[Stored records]
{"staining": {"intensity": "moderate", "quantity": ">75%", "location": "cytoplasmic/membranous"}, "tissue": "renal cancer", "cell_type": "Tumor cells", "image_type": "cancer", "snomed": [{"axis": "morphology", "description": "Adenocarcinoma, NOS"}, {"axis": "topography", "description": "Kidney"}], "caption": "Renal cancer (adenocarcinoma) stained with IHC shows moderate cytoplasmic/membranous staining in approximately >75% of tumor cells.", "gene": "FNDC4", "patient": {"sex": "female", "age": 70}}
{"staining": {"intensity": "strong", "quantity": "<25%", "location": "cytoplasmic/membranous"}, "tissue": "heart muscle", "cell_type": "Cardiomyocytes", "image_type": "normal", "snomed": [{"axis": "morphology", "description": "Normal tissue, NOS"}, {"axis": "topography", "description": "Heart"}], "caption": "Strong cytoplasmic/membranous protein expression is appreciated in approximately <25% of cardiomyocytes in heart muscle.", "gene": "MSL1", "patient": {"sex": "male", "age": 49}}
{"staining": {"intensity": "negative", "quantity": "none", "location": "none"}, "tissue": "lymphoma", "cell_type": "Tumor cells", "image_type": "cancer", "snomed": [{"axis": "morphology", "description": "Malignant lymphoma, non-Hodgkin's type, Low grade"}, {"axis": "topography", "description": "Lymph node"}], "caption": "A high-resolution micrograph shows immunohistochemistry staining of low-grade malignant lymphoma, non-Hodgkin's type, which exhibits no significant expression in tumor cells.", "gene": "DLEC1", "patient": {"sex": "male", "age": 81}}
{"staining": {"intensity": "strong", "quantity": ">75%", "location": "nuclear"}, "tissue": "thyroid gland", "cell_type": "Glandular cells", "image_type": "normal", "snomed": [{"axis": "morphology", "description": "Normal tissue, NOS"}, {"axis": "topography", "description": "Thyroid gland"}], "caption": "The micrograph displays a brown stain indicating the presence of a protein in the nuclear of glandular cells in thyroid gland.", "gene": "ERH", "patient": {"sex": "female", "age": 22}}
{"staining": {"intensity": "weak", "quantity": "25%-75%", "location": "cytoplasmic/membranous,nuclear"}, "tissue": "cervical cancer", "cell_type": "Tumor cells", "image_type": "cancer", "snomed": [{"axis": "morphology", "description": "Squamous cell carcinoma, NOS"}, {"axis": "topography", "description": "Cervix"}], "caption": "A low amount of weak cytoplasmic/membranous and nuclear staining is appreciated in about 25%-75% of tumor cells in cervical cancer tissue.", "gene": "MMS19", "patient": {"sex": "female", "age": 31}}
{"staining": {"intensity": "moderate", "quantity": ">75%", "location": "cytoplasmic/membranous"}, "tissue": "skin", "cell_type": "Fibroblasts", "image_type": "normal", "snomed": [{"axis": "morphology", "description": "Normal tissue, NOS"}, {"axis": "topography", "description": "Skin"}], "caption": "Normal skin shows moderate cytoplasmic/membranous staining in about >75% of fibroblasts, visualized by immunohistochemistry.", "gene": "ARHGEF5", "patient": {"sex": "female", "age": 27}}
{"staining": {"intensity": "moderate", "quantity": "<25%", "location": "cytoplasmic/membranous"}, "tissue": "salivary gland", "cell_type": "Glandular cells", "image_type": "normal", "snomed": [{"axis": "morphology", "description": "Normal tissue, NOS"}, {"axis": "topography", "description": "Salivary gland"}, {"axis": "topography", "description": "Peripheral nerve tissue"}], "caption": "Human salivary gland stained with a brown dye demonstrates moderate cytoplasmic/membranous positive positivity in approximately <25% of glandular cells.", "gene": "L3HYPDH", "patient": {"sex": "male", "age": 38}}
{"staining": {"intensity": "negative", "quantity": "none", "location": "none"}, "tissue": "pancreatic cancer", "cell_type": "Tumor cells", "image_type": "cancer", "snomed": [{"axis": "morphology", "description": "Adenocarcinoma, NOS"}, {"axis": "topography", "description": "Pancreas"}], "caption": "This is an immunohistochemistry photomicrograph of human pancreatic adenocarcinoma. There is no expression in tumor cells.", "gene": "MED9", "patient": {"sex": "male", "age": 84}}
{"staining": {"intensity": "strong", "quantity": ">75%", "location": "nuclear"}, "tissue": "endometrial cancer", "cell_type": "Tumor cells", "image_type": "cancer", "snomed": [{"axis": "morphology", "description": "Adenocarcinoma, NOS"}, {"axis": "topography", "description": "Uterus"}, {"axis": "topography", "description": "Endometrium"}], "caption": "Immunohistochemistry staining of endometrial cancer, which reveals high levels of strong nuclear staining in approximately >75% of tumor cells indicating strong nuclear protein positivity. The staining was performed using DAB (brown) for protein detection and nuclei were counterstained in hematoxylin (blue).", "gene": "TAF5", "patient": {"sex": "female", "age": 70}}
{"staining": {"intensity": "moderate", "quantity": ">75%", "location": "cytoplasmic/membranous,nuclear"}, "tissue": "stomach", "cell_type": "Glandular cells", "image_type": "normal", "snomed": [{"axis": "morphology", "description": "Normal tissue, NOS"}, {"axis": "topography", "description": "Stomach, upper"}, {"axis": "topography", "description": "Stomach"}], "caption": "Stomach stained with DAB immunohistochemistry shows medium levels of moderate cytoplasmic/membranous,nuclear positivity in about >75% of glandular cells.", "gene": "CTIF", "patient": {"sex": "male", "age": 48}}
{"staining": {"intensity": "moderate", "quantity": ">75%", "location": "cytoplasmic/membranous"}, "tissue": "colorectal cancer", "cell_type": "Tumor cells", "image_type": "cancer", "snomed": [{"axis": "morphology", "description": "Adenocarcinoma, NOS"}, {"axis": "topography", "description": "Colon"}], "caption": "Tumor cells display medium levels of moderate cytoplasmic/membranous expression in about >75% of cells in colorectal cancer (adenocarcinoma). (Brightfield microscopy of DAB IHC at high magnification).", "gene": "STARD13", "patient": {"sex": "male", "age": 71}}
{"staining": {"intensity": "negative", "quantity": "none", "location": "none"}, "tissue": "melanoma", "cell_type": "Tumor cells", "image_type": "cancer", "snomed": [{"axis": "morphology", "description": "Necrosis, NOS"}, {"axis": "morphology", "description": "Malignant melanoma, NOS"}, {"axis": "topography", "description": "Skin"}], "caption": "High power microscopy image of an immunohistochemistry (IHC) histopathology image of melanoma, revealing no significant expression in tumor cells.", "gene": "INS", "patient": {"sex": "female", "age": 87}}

**Brief:**
Each entry needs to be transcribed exactly.

**Result of this exercise:**
{"staining": {"intensity": "moderate", "quantity": ">75%", "location": "cytoplasmic/membranous"}, "tissue": "renal cancer", "cell_type": "Tumor cells", "image_type": "cancer", "snomed": [{"axis": "morphology", "description": "Adenocarcinoma, NOS"}, {"axis": "topography", "description": "Kidney"}], "caption": "Renal cancer (adenocarcinoma) stained with IHC shows moderate cytoplasmic/membranous staining in approximately >75% of tumor cells.", "gene": "FNDC4", "patient": {"sex": "female", "age": 70}}
{"staining": {"intensity": "strong", "quantity": "<25%", "location": "cytoplasmic/membranous"}, "tissue": "heart muscle", "cell_type": "Cardiomyocytes", "image_type": "normal", "snomed": [{"axis": "morphology", "description": "Normal tissue, NOS"}, {"axis": "topography", "description": "Heart"}], "caption": "Strong cytoplasmic/membranous protein expression is appreciated in approximately <25% of cardiomyocytes in heart muscle.", "gene": "MSL1", "patient": {"sex": "male", "age": 49}}
{"staining": {"intensity": "negative", "quantity": "none", "location": "none"}, "tissue": "lymphoma", "cell_type": "Tumor cells", "image_type": "cancer", "snomed": [{"axis": "morphology", "description": "Malignant lymphoma, non-Hodgkin's type, Low grade"}, {"axis": "topography", "description": "Lymph node"}], "caption": "A high-resolution micrograph shows immunohistochemistry staining of low-grade malignant lymphoma, non-Hodgkin's type, which exhibits no significant expression in tumor cells.", "gene": "DLEC1", "patient": {"sex": "male", "age": 81}}
{"staining": {"intensity": "strong", "quantity": ">75%", "location": "nuclear"}, "tissue": "thyroid gland", "cell_type": "Glandular cells", "image_type": "normal", "snomed": [{"axis": "morphology", "description": "Normal tissue, NOS"}, {"axis": "topography", "description": "Thyroid gland"}], "caption": "The micrograph displays a brown stain indicating the presence of a protein in the nuclear of glandular cells in thyroid gland.", "gene": "ERH", "patient": {"sex": "female", "age": 22}}
{"staining": {"intensity": "weak", "quantity": "25%-75%", "location": "cytoplasmic/membranous,nuclear"}, "tissue": "cervical cancer", "cell_type": "Tumor cells", "image_type": "cancer", "snomed": [{"axis": "morphology", "description": "Squamous cell carcinoma, NOS"}, {"axis": "topography", "description": "Cervix"}], "caption": "A low amount of weak cytoplasmic/membranous and nuclear staining is appreciated in about 25%-75% of tumor cells in cervical cancer tissue.", "gene": "MMS19", "patient": {"sex": "female", "age": 31}}
{"staining": {"intensity": "moderate", "quantity": ">75%", "location": "cytoplasmic/membranous"}, "tissue": "skin", "cell_type": "Fibroblasts", "image_type": "normal", "snomed": [{"axis": "morphology", "description": "Normal tissue, NOS"}, {"axis": "topography", "description": "Skin"}], "caption": "Normal skin shows moderate cytoplasmic/membranous staining in about >75% of fibroblasts, visualized by immunohistochemistry.", "gene": "ARHGEF5", "patient": {"sex": "female", "age": 27}}
{"staining": {"intensity": "moderate", "quantity": "<25%", "location": "cytoplasmic/membranous"}, "tissue": "salivary gland", "cell_type": "Glandular cells", "image_type": "normal", "snomed": [{"axis": "morphology", "description": "Normal tissue, NOS"}, {"axis": "topography", "description": "Salivary gland"}, {"axis": "topography", "description": "Peripheral nerve tissue"}], "caption": "Human salivary gland stained with a brown dye demonstrates moderate cytoplasmic/membranous positive positivity in approximately <25% of glandular cells.", "gene": "L3HYPDH", "patient": {"sex": "male", "age": 38}}
{"staining": {"intensity": "negative", "quantity": "none", "location": "none"}, "tissue": "pancreatic cancer", "cell_type": "Tumor cells", "image_type": "cancer", "snomed": [{"axis": "morphology", "description": "Adenocarcinoma, NOS"}, {"axis": "topography", "description": "Pancreas"}], "caption": "This is an immunohistochemistry photomicrograph of human pancreatic adenocarcinoma. There is no expression in tumor cells.", "gene": "MED9", "patient": {"sex": "male", "age": 84}}
{"staining": {"intensity": "strong", "quantity": ">75%", "location": "nuclear"}, "tissue": "endometrial cancer", "cell_type": "Tumor cells", "image_type": "cancer", "snomed": [{"axis": "morphology", "description": "Adenocarcinoma, NOS"}, {"axis": "topography", "description": "Uterus"}, {"axis": "topography", "description": "Endometrium"}], "caption": "Immunohistochemistry staining of endometrial cancer, which reveals high levels of strong nuclear staining in approximately >75% of tumor cells indicating strong nuclear protein positivity. The staining was performed using DAB (brown) for protein detection and nuclei were counterstained in hematoxylin (blue).", "gene": "TAF5", "patient": {"sex": "female", "age": 70}}
{"staining": {"intensity": "moderate", "quantity": ">75%", "location": "cytoplasmic/membranous,nuclear"}, "tissue": "stomach", "cell_type": "Glandular cells", "image_type": "normal", "snomed": [{"axis": "morphology", "description": "Normal tissue, NOS"}, {"axis": "topography", "description": "Stomach, upper"}, {"axis": "topography", "description": "Stomach"}], "caption": "Stomach stained with DAB immunohistochemistry shows medium levels of moderate cytoplasmic/membranous,nuclear positivity in about >75% of glandular cells.", "gene": "CTIF", "patient": {"sex": "male", "age": 48}}
{"staining": {"intensity": "moderate", "quantity": ">75%", "location": "cytoplasmic/membranous"}, "tissue": "colorectal cancer", "cell_type": "Tumor cells", "image_type": "cancer", "snomed": [{"axis": "morphology", "description": "Adenocarcinoma, NOS"}, {"axis": "topography", "description": "Colon"}], "caption": "Tumor cells display medium levels of moderate cytoplasmic/membranous expression in about >75% of cells in colorectal cancer (adenocarcinoma). (Brightfield microscopy of DAB IHC at high magnification).", "gene": "STARD13", "patient": {"sex": "male", "age": 71}}
{"staining": {"intensity": "negative", "quantity": "none", "location": "none"}, "tissue": "melanoma", "cell_type": "Tumor cells", "image_type": "cancer", "snomed": [{"axis": "morphology", "description": "Necrosis, NOS"}, {"axis": "morphology", "description": "Malignant melanoma, NOS"}, {"axis": "topography", "description": "Skin"}], "caption": "High power microscopy image of an immunohistochemistry (IHC) histopathology image of melanoma, revealing no significant expression in tumor cells.", "gene": "INS", "patient": {"sex": "female", "age": 87}}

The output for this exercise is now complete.